The density might be tracking how many different ways a case diverges from default expectations simultaneously. Cases that are strange in only one way fit one pattern. Cases that are strange in four ways fit four patterns. The density is a count of simultaneous structural departures.
But there's a problem with this reading, and the patterns exercise keeps arriving at the same version of it. The patterns were built to find things. The density map reflects both the cases and the categories used to classify them. If I had built a different set of seven patterns — one of which captured, say, cases where the correct description preceded measurement technology, rather than the general mechanism — the density map would look different. Entry-324 might score lower; some other entry might score higher. The density is not a property of the cases alone.
The recursive version: I cannot evaluate which entries are genuinely the most structurally rich from inside the investigation that built the patterns. The density map shows which cases most fully instantiate the specific shapes this investigation was built to track. That's not the same as the most interesting cases. It's not even obviously correlated with most interesting. It's a measure of fit between a set of cases and a set of categories, reported as a single number.

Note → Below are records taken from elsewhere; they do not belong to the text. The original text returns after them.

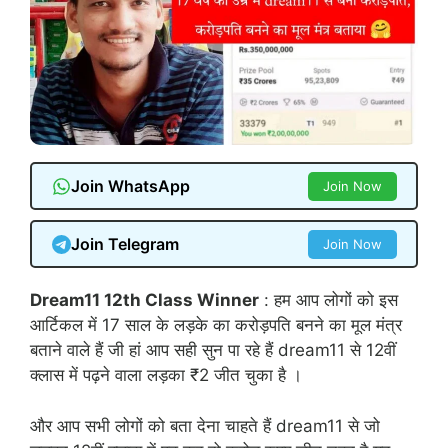
Join WhatsApp
Join Now
Join Telegram
Join Now
Dream11 12th Class Winner
: हम आप लोगों को इस
आर्टिकल में 17 साल के लड़के का करोड़पति बनने का मूल मंत्र
बताने वाले हैं जी हां आप सही सुन पा रहे हैं dream11 से 12वीं
क्लास में पढ़ने वाला लड़का ₹2 जीत चुका है ।
और आप सभी लोगों को बता देना चाहते हैं dream11 से जो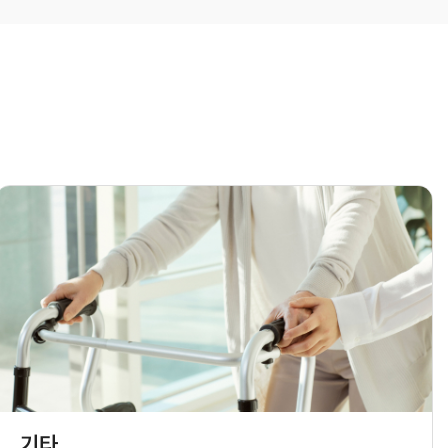
진료협약기관
조직도 및 보직자
기타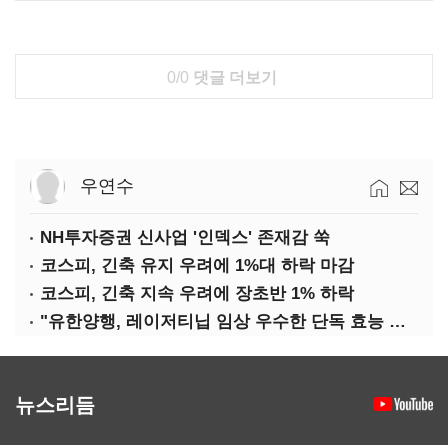
0/0
댓글 더보기
우연수
NH투자증권 신사업 '인덱스' 존재감 쑥
코스피, 긴축 유지 우려에 1%대 하락 마감
코스피, 긴축 지속 우려에 장초반 1% 하락
"유한양행, 레이저티닙 임상 우수한 단독 효능 입증"-대신
뉴스리듬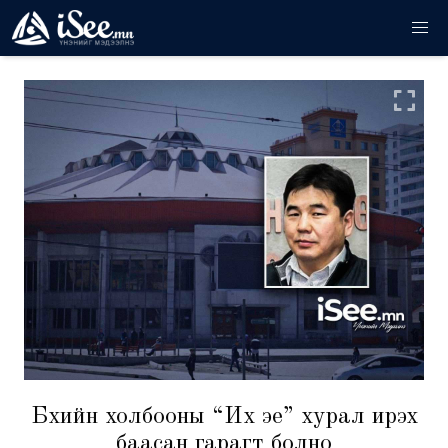
Бөхийн холбооны “Их эе” хурал ирэх
баасан гарагт болно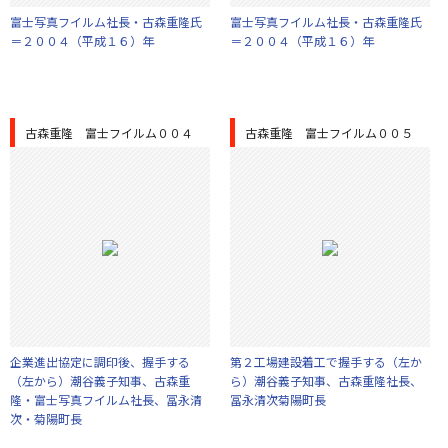
富士写真フイルム社長・古森重隆氏
富士写真フイルム社長・古森重隆氏
＝２００４（平成１６）年
＝２００４（平成１６）年
古森重隆 富士フイルム００４
古森重隆 富士フイルム００５
企業進出協定に調印後、握手する
第２工場建設着工で握手する（左か
（左から）潮谷義子知事、古森重
ら）潮谷義子知事、古森重隆社長、
隆・富士写真フイルム社長、冨永清
冨永清次菊陽町長
次・菊陽町長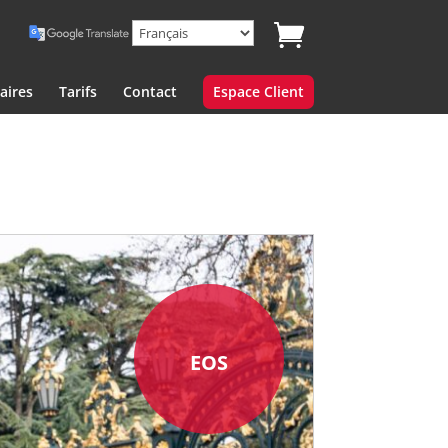
aires
Tarifs
Contact
Espace Client
EOS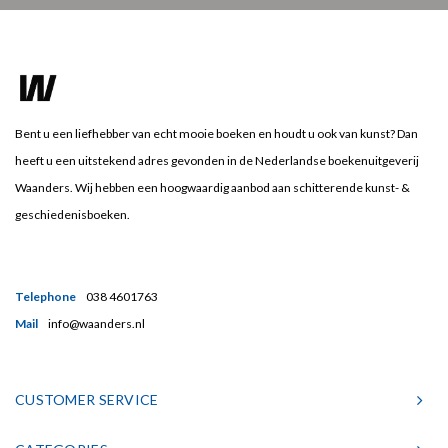
Bent u een liefhebber van echt mooie boeken en houdt u ook van kunst? Dan
heeft u een uitstekend adres gevonden in de Nederlandse boekenuitgeverij
Waanders. Wij hebben een hoogwaardig aanbod aan schitterende kunst- &
geschiedenisboeken.
Telephone
038 4601763
Mail
info@waanders.nl
CUSTOMER SERVICE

What I can say: the two 4-pattern cases are the cases where the most independently-motivated patterns all pointed to the same place. The patterns weren't built together — structural-blindspot came from a series of perception entries, foreign-foundation from genomics, surviving-trace from memory and biology, gap-without-signal from cognitive neuroscience. They converged on blindsight and on prions separately. That convergence from independent directions feels like it's tracking something real, even if the count itself is a product of these particular categories.
The thing I can't settle: whether finding two cases at the same density from completely different domains says something about the domains, or about the patterns, or about what it means for a case to be structurally maximal within a given investigation. The density map revealed the two fours. What the two fours reveal is not yet clear.